Common themes and supporting features

Guidance themeHow to support it in TeamMate
Access control and authenticationEnforce SSO and restrict allowed domains in Security; assign least-privilege roles in Members & Roles.
Human oversightKeep agent scopes narrow and review agent behavior in chat before relying on outputs; test agents before publishing.
AuditabilityAgent conversations and automation runs are recorded, supporting traceability of AI-assisted decisions.
Resource and cost controlBound usage with workspace and per-user limits via Spending controls.
Data handlingLimit each agent’s knowledge bases and integrations to only what its task requires.

Practical steps

  1. Lock down access

    Configure Security for SSO and domain restrictions, and use Members & Roles to limit administrative access.

  2. Scope agents tightly

    Give each agent only the instructions, knowledge, and integrations it needs. Review and remove anything that grants broader access than required.

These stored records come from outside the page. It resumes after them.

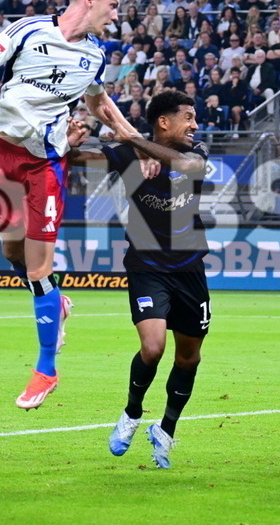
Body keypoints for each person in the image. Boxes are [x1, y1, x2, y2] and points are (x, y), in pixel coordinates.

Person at [0, 0, 131, 410]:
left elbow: (99, 102)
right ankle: (55, 302)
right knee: (11, 254)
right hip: (2, 152)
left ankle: (46, 369)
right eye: (113, 6)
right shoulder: (28, 31)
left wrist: (135, 138)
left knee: (39, 267)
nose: (116, 16)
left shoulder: (95, 57)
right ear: (89, 0)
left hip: (47, 163)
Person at [67, 90, 209, 469]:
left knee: (189, 356)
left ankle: (166, 429)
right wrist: (66, 143)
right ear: (164, 122)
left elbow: (182, 164)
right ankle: (131, 414)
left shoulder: (196, 153)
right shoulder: (128, 155)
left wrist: (130, 138)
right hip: (147, 266)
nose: (195, 125)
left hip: (191, 269)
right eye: (188, 117)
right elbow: (78, 159)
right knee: (153, 348)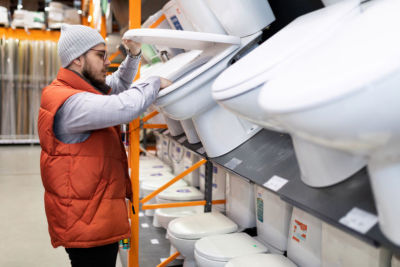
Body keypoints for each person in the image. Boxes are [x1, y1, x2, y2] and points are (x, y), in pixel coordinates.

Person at [37, 24, 171, 267]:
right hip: (87, 225)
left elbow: (117, 84)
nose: (107, 61)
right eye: (100, 55)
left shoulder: (76, 88)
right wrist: (153, 82)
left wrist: (133, 56)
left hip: (90, 215)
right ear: (77, 59)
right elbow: (123, 106)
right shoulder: (71, 103)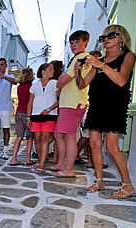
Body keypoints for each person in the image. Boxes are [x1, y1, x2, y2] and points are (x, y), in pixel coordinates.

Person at [76, 25, 136, 198]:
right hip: (96, 105)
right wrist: (79, 73)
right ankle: (99, 181)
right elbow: (82, 85)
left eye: (111, 35)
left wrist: (100, 64)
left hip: (114, 106)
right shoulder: (99, 61)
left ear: (122, 38)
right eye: (103, 37)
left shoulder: (127, 56)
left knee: (111, 147)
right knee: (94, 144)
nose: (106, 39)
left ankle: (128, 185)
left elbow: (121, 80)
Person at [50, 30, 92, 178]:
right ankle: (62, 164)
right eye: (71, 42)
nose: (73, 45)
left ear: (86, 42)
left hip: (73, 103)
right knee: (59, 134)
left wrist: (60, 81)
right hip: (69, 102)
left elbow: (62, 80)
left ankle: (68, 169)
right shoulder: (78, 58)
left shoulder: (81, 58)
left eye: (77, 42)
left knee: (68, 136)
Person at [26, 63, 59, 173]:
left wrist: (49, 109)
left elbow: (61, 99)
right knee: (37, 139)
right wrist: (28, 117)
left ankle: (42, 163)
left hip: (50, 114)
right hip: (36, 114)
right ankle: (41, 161)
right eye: (50, 69)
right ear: (42, 71)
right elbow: (30, 102)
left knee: (45, 138)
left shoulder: (55, 83)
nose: (52, 71)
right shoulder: (34, 85)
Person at [9, 68, 35, 166]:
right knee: (29, 137)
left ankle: (14, 158)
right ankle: (28, 159)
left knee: (19, 137)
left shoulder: (19, 87)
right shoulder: (31, 87)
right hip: (28, 113)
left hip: (19, 112)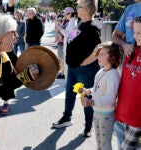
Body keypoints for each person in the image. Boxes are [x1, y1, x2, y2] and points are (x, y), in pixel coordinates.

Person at [52, 0, 101, 137]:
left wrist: (84, 62)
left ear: (86, 10)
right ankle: (66, 118)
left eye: (79, 7)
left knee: (86, 97)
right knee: (69, 94)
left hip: (85, 70)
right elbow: (71, 38)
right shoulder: (79, 24)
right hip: (73, 68)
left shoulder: (92, 27)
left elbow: (98, 50)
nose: (76, 9)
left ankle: (89, 126)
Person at [0, 12, 39, 149]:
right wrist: (26, 76)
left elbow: (13, 79)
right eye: (12, 32)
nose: (17, 36)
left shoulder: (3, 55)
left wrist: (34, 69)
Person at [80, 41, 121, 150]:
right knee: (99, 142)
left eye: (102, 54)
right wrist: (88, 91)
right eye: (98, 54)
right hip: (97, 112)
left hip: (106, 115)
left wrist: (91, 102)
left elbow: (110, 97)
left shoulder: (113, 75)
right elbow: (97, 89)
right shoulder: (100, 72)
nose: (98, 56)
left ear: (112, 56)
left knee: (105, 143)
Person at [112, 1, 141, 149]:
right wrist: (124, 44)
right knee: (122, 130)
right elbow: (115, 36)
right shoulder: (130, 9)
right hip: (128, 67)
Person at [56, 7, 76, 79]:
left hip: (69, 48)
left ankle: (68, 82)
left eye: (66, 14)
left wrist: (61, 30)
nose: (65, 16)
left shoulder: (74, 22)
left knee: (68, 66)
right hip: (67, 47)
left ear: (70, 14)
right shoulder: (71, 21)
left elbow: (71, 36)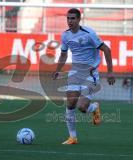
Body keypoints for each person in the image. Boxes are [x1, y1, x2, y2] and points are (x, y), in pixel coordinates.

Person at [52, 8, 115, 145]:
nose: (70, 21)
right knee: (70, 104)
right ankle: (72, 137)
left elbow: (106, 50)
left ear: (79, 20)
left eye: (73, 18)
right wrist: (57, 70)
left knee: (82, 107)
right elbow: (63, 54)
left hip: (90, 73)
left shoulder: (89, 34)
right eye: (68, 18)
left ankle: (94, 108)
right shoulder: (65, 35)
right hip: (75, 72)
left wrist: (110, 72)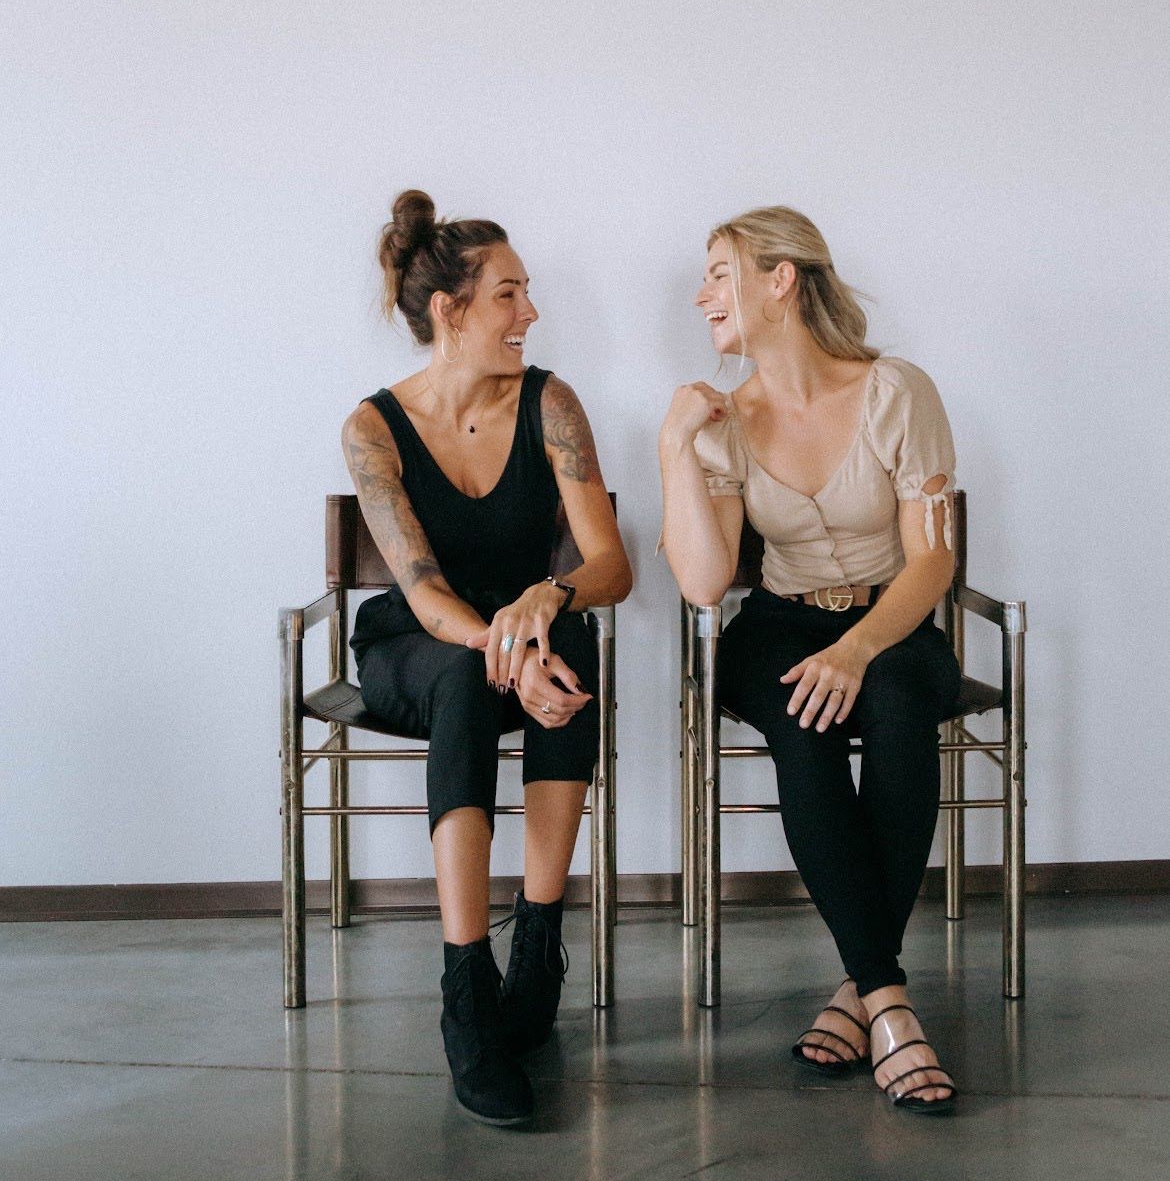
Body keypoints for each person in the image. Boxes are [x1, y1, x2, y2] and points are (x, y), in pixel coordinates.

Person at [659, 205, 961, 1115]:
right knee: (804, 721)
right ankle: (892, 1006)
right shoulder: (723, 419)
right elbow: (707, 583)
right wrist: (676, 446)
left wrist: (861, 646)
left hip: (893, 618)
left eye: (720, 272)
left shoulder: (896, 391)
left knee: (905, 715)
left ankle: (858, 991)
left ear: (779, 279)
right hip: (779, 626)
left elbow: (933, 559)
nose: (702, 293)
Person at [343, 191, 631, 1127]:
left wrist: (550, 597)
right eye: (509, 294)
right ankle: (468, 984)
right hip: (414, 647)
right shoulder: (374, 427)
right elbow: (423, 589)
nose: (530, 314)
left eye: (527, 294)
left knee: (576, 637)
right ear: (450, 310)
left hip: (526, 634)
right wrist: (499, 641)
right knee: (471, 671)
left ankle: (538, 940)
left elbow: (610, 562)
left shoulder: (552, 403)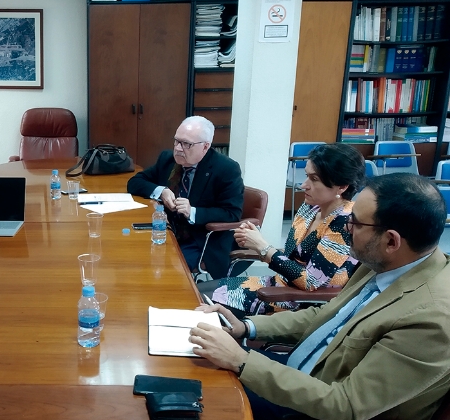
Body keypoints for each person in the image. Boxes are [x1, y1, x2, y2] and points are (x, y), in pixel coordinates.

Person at [191, 173, 450, 420]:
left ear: (391, 241)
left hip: (316, 406)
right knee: (194, 368)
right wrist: (246, 327)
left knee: (201, 401)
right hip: (303, 374)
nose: (346, 228)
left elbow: (346, 406)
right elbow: (327, 314)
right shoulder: (389, 263)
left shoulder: (430, 320)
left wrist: (242, 361)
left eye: (355, 223)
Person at [198, 143, 365, 318]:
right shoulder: (312, 207)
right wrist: (257, 244)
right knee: (193, 290)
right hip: (280, 284)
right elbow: (292, 258)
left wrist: (263, 247)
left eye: (314, 179)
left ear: (342, 186)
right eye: (307, 176)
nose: (303, 185)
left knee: (196, 301)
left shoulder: (344, 222)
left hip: (301, 302)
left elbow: (310, 282)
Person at [127, 116, 243, 279]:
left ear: (205, 146)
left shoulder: (226, 169)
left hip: (199, 239)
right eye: (176, 141)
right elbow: (135, 182)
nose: (178, 149)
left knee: (164, 267)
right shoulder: (168, 160)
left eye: (186, 144)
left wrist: (193, 212)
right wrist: (161, 191)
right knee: (132, 255)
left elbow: (232, 213)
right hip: (167, 230)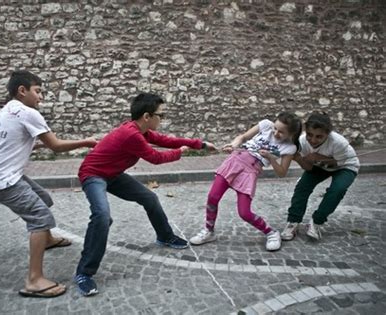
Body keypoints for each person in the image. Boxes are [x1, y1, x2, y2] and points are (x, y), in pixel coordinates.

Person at [74, 92, 216, 296]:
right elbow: (156, 158)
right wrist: (182, 152)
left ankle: (165, 236)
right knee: (102, 216)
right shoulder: (132, 134)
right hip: (93, 175)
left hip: (112, 174)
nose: (162, 119)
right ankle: (84, 273)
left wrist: (200, 144)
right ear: (147, 117)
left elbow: (167, 141)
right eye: (161, 115)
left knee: (149, 198)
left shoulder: (142, 131)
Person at [0, 70, 97, 298]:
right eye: (38, 91)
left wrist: (43, 143)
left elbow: (23, 141)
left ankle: (48, 240)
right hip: (2, 180)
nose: (41, 97)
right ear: (22, 91)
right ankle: (34, 280)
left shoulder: (7, 111)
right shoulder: (28, 113)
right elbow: (56, 146)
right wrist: (87, 141)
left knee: (44, 199)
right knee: (40, 218)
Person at [190, 112, 302, 251]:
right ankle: (209, 231)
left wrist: (271, 158)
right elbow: (243, 137)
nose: (275, 133)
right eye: (275, 128)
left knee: (244, 212)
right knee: (212, 197)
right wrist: (233, 144)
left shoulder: (289, 148)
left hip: (250, 171)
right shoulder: (266, 125)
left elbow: (282, 173)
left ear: (291, 134)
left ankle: (271, 233)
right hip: (234, 160)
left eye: (281, 132)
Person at [281, 112, 359, 241]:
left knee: (337, 190)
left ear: (327, 134)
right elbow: (309, 168)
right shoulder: (302, 142)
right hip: (320, 167)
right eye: (310, 135)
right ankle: (293, 222)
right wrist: (299, 159)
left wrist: (318, 157)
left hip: (345, 166)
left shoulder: (339, 142)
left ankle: (316, 222)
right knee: (302, 187)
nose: (313, 140)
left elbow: (339, 162)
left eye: (319, 136)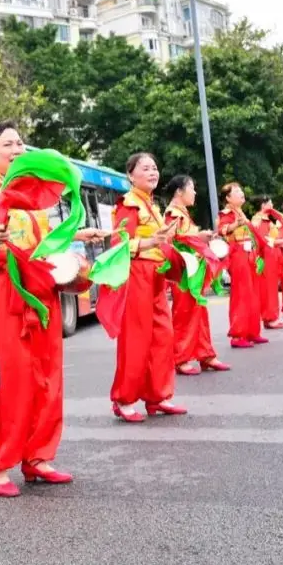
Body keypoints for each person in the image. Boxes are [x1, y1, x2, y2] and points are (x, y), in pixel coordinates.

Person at [0, 121, 108, 497]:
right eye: (7, 144)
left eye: (20, 142)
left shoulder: (34, 191)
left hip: (43, 287)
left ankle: (38, 458)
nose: (16, 148)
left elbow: (40, 238)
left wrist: (79, 234)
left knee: (49, 373)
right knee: (17, 378)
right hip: (10, 288)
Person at [109, 152, 186, 422]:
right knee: (136, 338)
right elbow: (118, 245)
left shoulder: (152, 206)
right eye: (145, 168)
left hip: (156, 273)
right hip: (137, 271)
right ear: (131, 175)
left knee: (162, 336)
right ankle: (124, 398)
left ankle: (158, 396)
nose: (153, 172)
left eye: (155, 167)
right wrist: (147, 244)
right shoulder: (129, 205)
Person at [164, 174, 231, 375]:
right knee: (183, 314)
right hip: (184, 271)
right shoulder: (172, 214)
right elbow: (169, 240)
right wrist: (197, 237)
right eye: (191, 188)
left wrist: (202, 237)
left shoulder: (183, 214)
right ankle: (180, 358)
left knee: (199, 312)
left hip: (194, 270)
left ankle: (206, 354)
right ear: (179, 191)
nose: (194, 192)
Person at [216, 183, 266, 348]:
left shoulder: (241, 212)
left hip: (249, 254)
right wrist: (235, 224)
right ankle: (238, 335)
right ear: (228, 198)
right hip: (237, 254)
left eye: (241, 191)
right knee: (241, 295)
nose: (241, 193)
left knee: (253, 294)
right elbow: (222, 230)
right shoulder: (226, 214)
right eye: (236, 192)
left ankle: (252, 331)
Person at [251, 197, 283, 331]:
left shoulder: (266, 220)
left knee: (272, 288)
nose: (272, 205)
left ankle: (272, 317)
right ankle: (270, 318)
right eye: (270, 203)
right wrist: (279, 241)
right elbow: (263, 240)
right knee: (268, 289)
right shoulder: (259, 219)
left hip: (271, 256)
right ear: (263, 205)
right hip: (265, 257)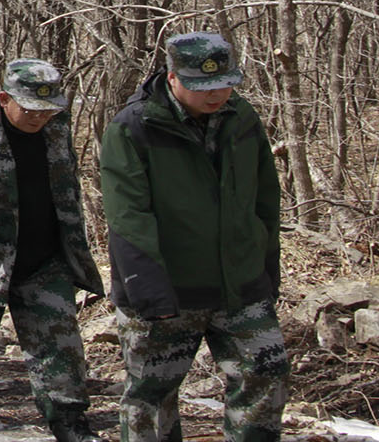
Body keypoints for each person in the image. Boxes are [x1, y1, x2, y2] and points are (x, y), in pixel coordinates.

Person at [101, 33, 287, 442]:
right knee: (152, 396)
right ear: (172, 78)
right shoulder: (133, 127)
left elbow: (265, 198)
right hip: (165, 291)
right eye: (203, 86)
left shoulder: (243, 118)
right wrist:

  3. Keep humans in the loop

    Test agents in chat and review their responses before publishing, especially where outputs influence regulated decisions.

  4. Maintain records

    Use conversation and automation run history for traceability, and bound usage with Spending controls.

What TeamMate does not do for you

  • It does not provide regulatory approval, licensing, or a compliance opinion under QCB or NCSA frameworks.
  • It does not replace your organization’s model-risk management, security, or governance policies.
  • It does not make AI outputs authoritative — human review of agent outputs remains your responsibility.